Communication is important. To convey our history, our information, our data, those ones and zeroes – we need to find effective and efficient methods to do so. In our modern society, we have found ways to do so. In this digital age, there are many ways to store data – that information – for the future. So that we – the people here and now – can showcase where our future generations have come from. So that we can document how our world was now – in its fantastic elements – and in all of our inherent flaws. So that we may communicate more effectively, while we still have difficulty trying to talk to people in other countries in a clear and concise manner.
As I sit here and listen to Blind Faith’s “Can’t Find My Way Home” – and contemplate the extremely large issue of communicating – I realize how big all of this really is. History encompasses a very large area of human-kind. We find out where we’ve come from. We document where we are. And for what? In the hopes that future generations don’t make the same mistakes? Each successive war we wage on this planet showcases our collective ineffectiveness in delivering that keynote speech. Instead of learning to value the lives of others, we invent new ways to achieve a larger body-counts and wider-spread destruction. We’ve even learned to utilize methodologies that not only poison our enemies but lay waste to their homelands – insuring that their future generations won’t have a place to inhabit.

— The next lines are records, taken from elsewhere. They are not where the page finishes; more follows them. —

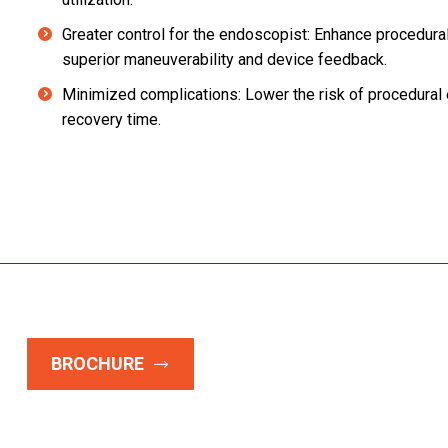
Greater control for the endoscopist: Enhance procedural
superior maneuverability and device feedback.
Minimized complications: Lower the risk of procedural 
recovery time.
BROCHURE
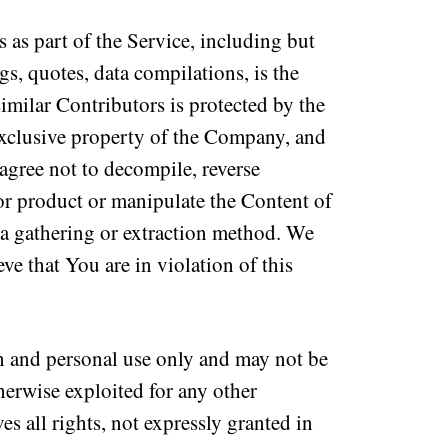
 as part of the Service, including but
gs, quotes, data compilations, is the
milar Contributors is protected by the
 exclusive property of the Company, and
gree not to decompile, reverse
or product or manipulate the Content of
ata gathering or extraction method. We
ve that You are in violation of this
n and personal use only and may not be
therwise exploited for any other
 all rights, not expressly granted in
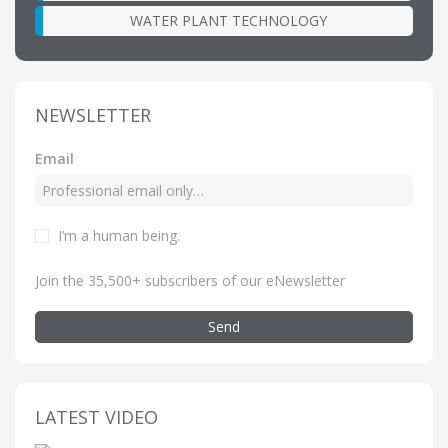
WATER PLANT TECHNOLOGY
NEWSLETTER
Email
I’m a human being
.
Join the 35,500+ subscribers of our eNewsletter
Send
LATEST VIDEO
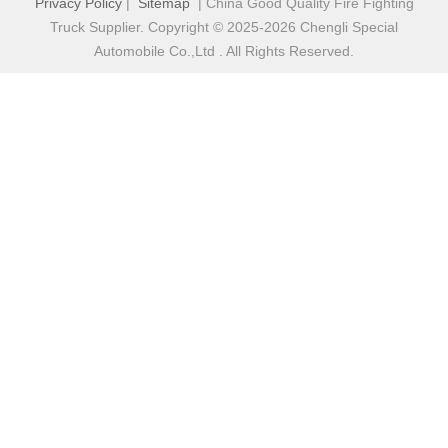
Privacy Policy
|
Sitemap
| China Good Quality Fire Fighting
Truck Supplier. Copyright © 2025-2026 Chengli Special
Automobile Co.,Ltd . All Rights Reserved.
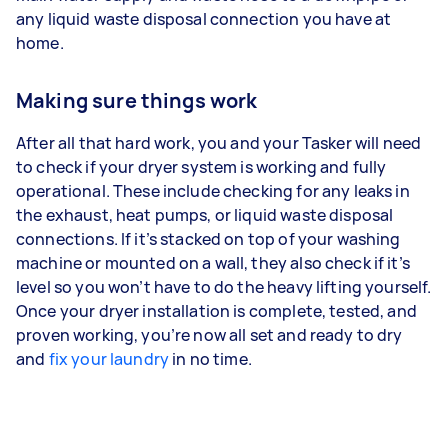
any liquid waste disposal connection you have at
home.
Making sure things work
After all that hard work, you and your Tasker will need
to check if your dryer system is working and fully
operational. These include checking for any leaks in
the exhaust, heat pumps, or liquid waste disposal
connections. If it’s stacked on top of your washing
machine or mounted on a wall, they also check if it’s
level so you won’t have to do the heavy lifting yourself.
Once your dryer installation is complete, tested, and
proven working, you’re now all set and ready to dry
and
fix your laundry
in no time.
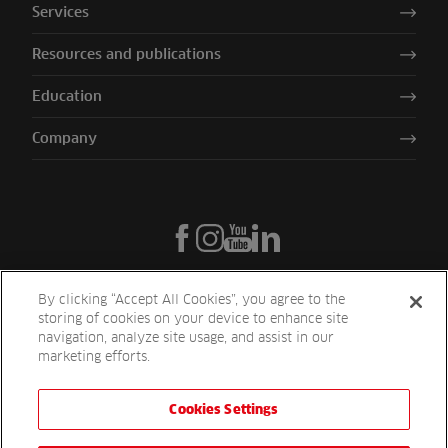
Services
Resources and publications
Education
Company
By clicking “Accept All Cookies”, you agree to the
storing of cookies on your device to enhance site
navigation, analyze site usage, and assist in our
marketing efforts.
Cookies Settings
Reesink UK LTD | 1-3 Station Road Station Road St. Neots PE19 1QF
| Registered in England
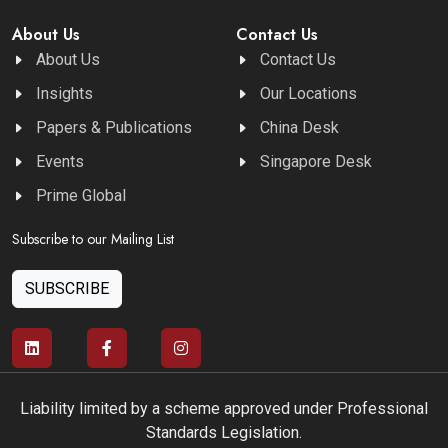
About Us
Contact Us
About Us
Contact Us
Insights
Our Locations
Papers & Publications
China Desk
Events
Singapore Desk
Prime Global
Subscribe to our Mailing List
SUBSCRIBE
Liability limited by a scheme approved under Professional
Standards Legislation.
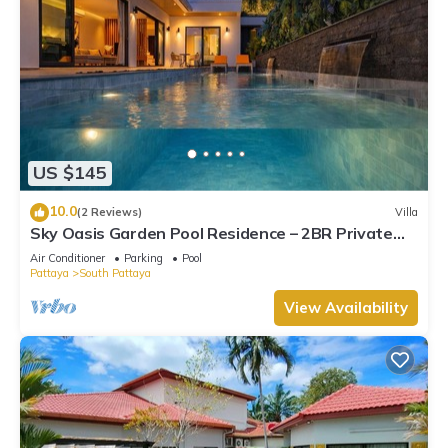
US $145
10.0
(2 Reviews)
Villa
Sky Oasis Garden Pool Residence – 2BR Private
Luxury with pool nr 211A NEW 2026
Air Conditioner
Parking
Pool
Pattaya
South Pattaya
View Availability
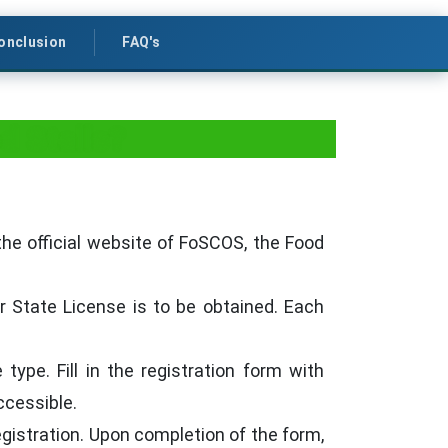
onclusion
FAQ's
d Stalls?
the official website of FoSCOS, the Food
or State License is to be obtained. Each
type. Fill in the registration form with
ccessible.
istration. Upon completion of the form,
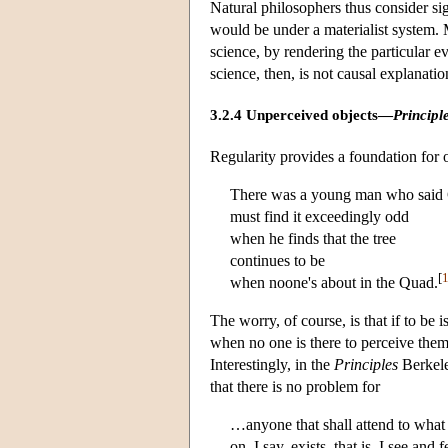
Natural philosophers thus consider sig
would be under a materialist system. M
science, by rendering the particular 
science, then, is not causal explanatio
3.2.4 Unperceived objects—
Principl
Regularity provides a foundation for 
There was a young man who said
must find it exceedingly odd
when he finds that the tree
continues to be
[
when noone's about in the Quad.
The worry, of course, is that if to be i
when no one is there to perceive them 
Interestingly, in the
Principles
Berkele
that there is no problem for
…anyone that shall attend to what
on, I say, exists, that is, I see and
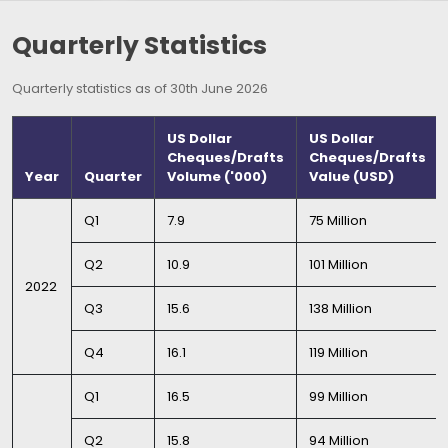
Quarterly Statistics
Quarterly statistics as of 30th June 2026
US Dollar
US Dollar
Cheques/Drafts
Cheques/Drafts
Year
Quarter
Volume ('000)
Value (USD)
Q1
7.9
75 Million
Q2
10.9
101 Million
2022
Q3
15.6
138 Million
Q4
16.1
119 Million
Q1
16.5
99 Million
Q2
15.8
94 Million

In my Introduction to Business Communications classes, I teach my students about the archival of business processes and why this particular concept is so important. Every business process utilized is documented – regardless of its success or failure. Through this methodology, businesses can look back to see what worked, what didn’t, and puzzle out a reasoning of why. Sometimes business processes fail because the technology wasn’t available to make it successful. Therefore, in archiving that information, a business can look backwards to find an answer for moving forward. I would like to believe that we, mankind in general, could utilize our collective History in that manner.
In our current digital age, information is truly powerful. Look at how our personal information- as consumers – is traded and sold as a commodity between businesses. There are Data-Marts where consumer is available for purchase. Companies keep Data Warehouses for the storage of information on consumers. Everything that you do on a company’s website is monitored, tracked, gathered, and analyzed. That information provides insight to companies on how to present products to the consumer. It also showcases the effectiveness in marketing of the products, as well as the relative power of the product in the digital marketplace. All of that information is a company’s History – and its considered to be the lifeblood of the company.
Again, I would hope that we look at our own generated History – as a society in general – and guard it with the same zeal…I hope.